_Collected data entries:_
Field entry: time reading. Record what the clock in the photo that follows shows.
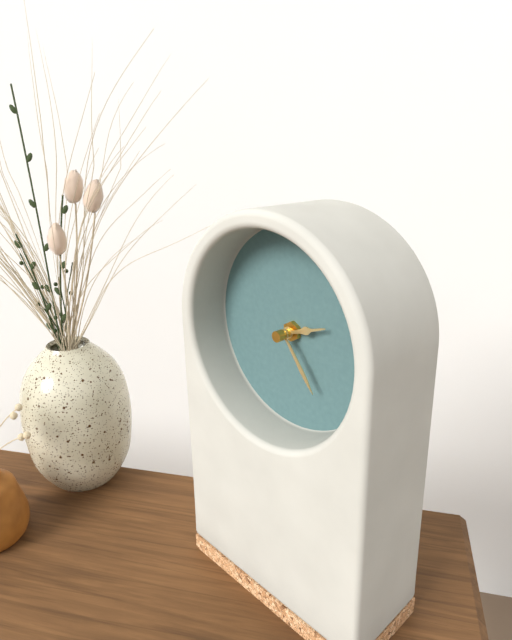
2:24
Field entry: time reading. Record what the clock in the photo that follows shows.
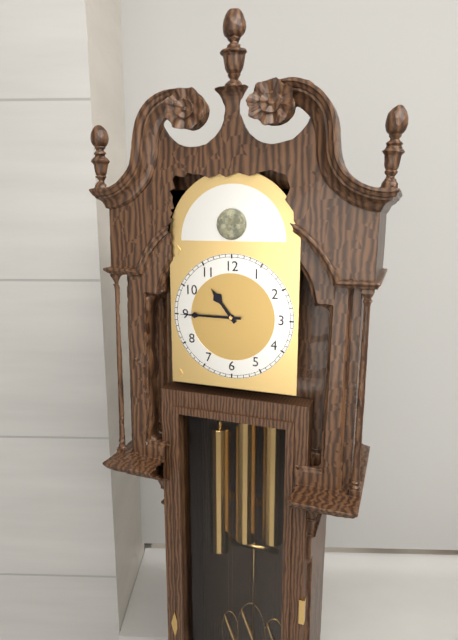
10:45
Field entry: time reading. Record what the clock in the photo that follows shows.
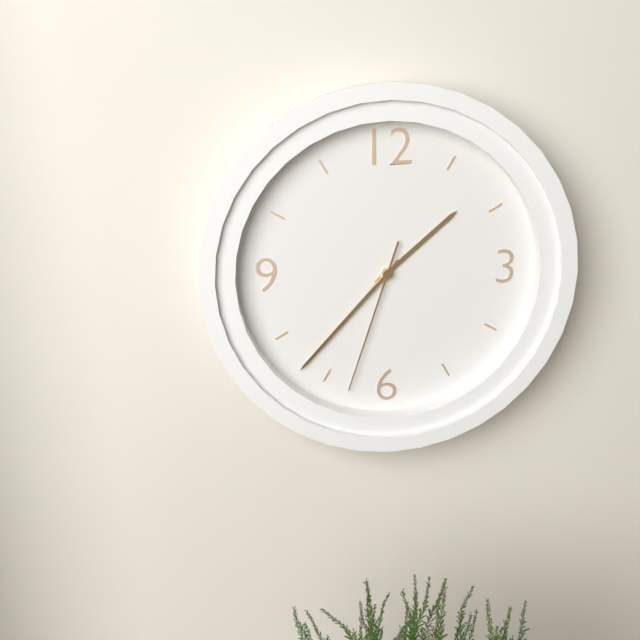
1:37:33
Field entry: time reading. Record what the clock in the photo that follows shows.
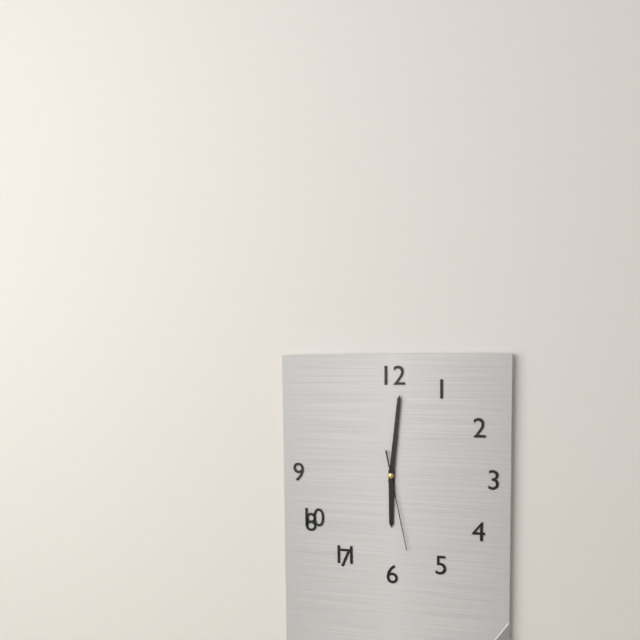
6:01:28
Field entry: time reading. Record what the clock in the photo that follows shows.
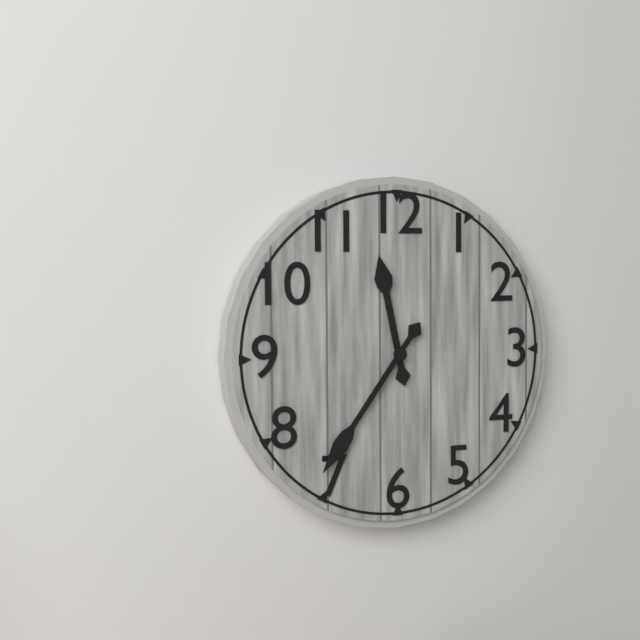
11:36
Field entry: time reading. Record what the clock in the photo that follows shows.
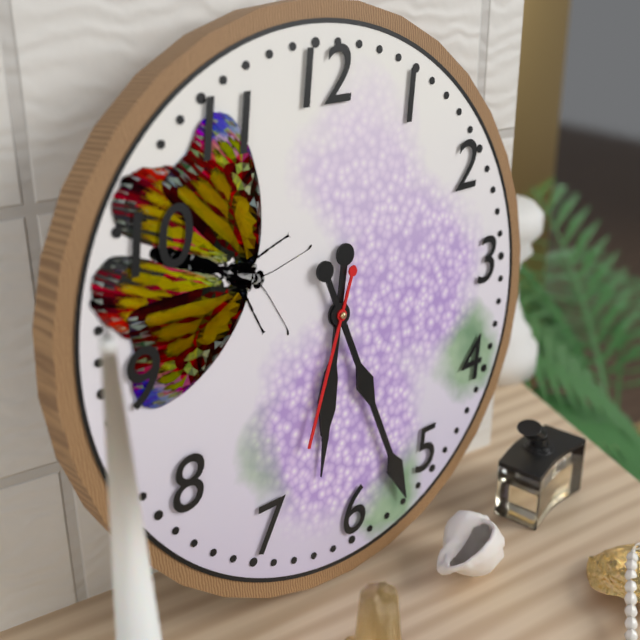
6:27:34
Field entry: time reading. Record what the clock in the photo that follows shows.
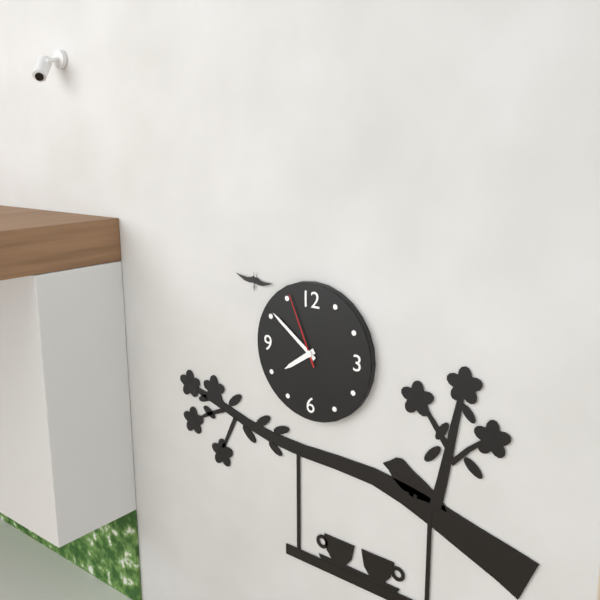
7:51:56
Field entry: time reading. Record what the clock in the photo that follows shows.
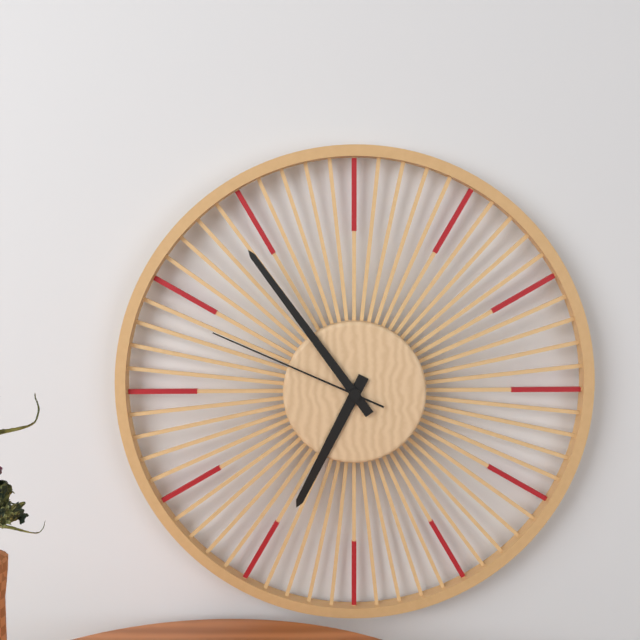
6:54:49
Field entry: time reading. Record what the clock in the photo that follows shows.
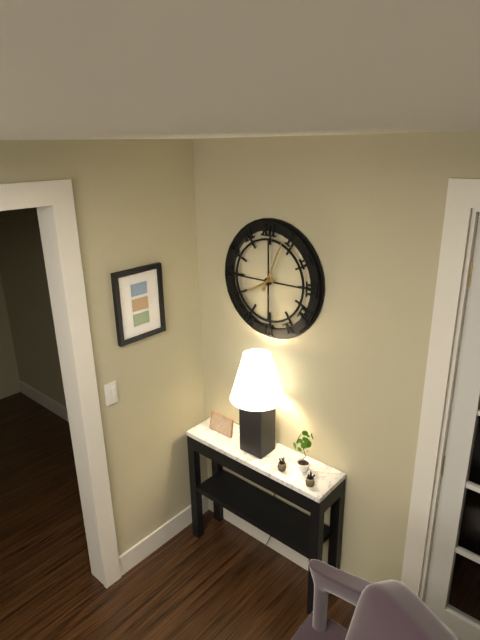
8:04
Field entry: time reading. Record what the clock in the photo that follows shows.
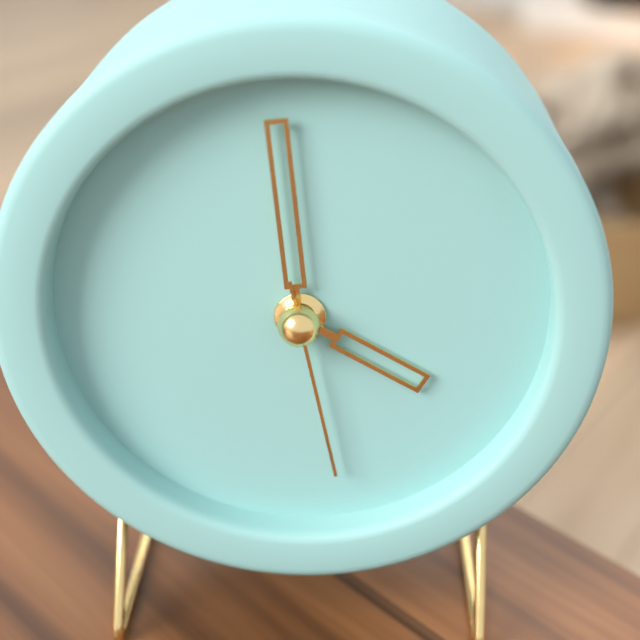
3:59:28
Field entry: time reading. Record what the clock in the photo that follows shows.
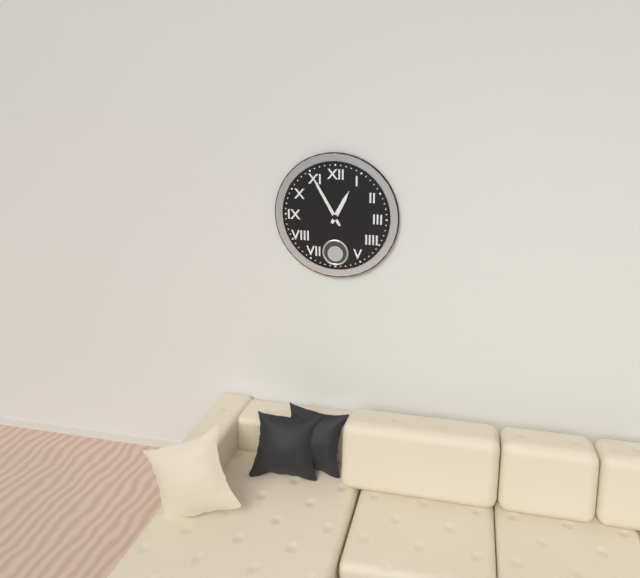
12:55
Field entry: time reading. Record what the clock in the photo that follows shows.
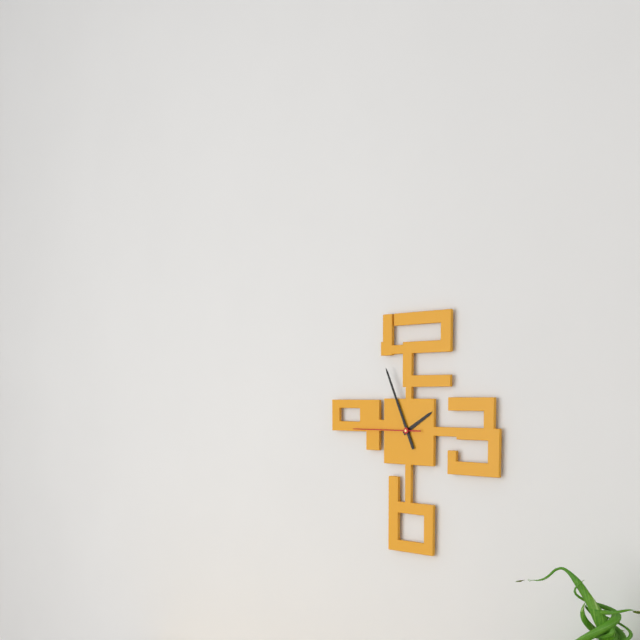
1:56:45
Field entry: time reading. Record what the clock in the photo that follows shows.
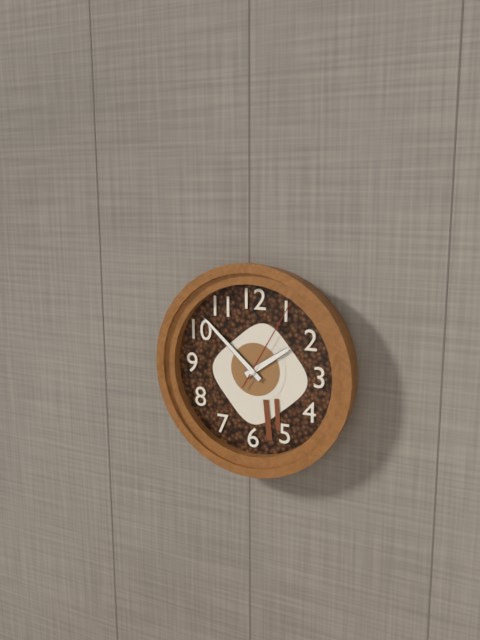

_EXERCISE PROMPT:_
Convert the listing above into a JSON list of strings, one string per line, with blank lines omitted. Leave out the pictures.

_TASK ANSWER:_
[
  "Field entry: time reading. Record what the clock in the photo that follows shows.",
  "2:24",
  "Field entry: time reading. Record what the clock in the photo that follows shows.",
  "10:45",
  "Field entry: time reading. Record what the clock in the photo that follows shows.",
  "1:37:33",
  "Field entry: time reading. Record what the clock in the photo that follows shows.",
  "6:01:28",
  "Field entry: time reading. Record what the clock in the photo that follows shows.",
  "11:36",
  "Field entry: time reading. Record what the clock in the photo that follows shows.",
  "6:27:34",
  "Field entry: time reading. Record what the clock in the photo that follows shows.",
  "7:51:56",
  "Field entry: time reading. Record what the clock in the photo that follows shows.",
  "6:54:49",
  "Field entry: time reading. Record what the clock in the photo that follows shows.",
  "8:04",
  "Field entry: time reading. Record what the clock in the photo that follows shows.",
  "3:59:28",
  "Field entry: time reading. Record what the clock in the photo that follows shows.",
  "12:55",
  "Field entry: time reading. Record what the clock in the photo that follows shows.",
  "1:56:45",
  "Field entry: time reading. Record what the clock in the photo that follows shows."
]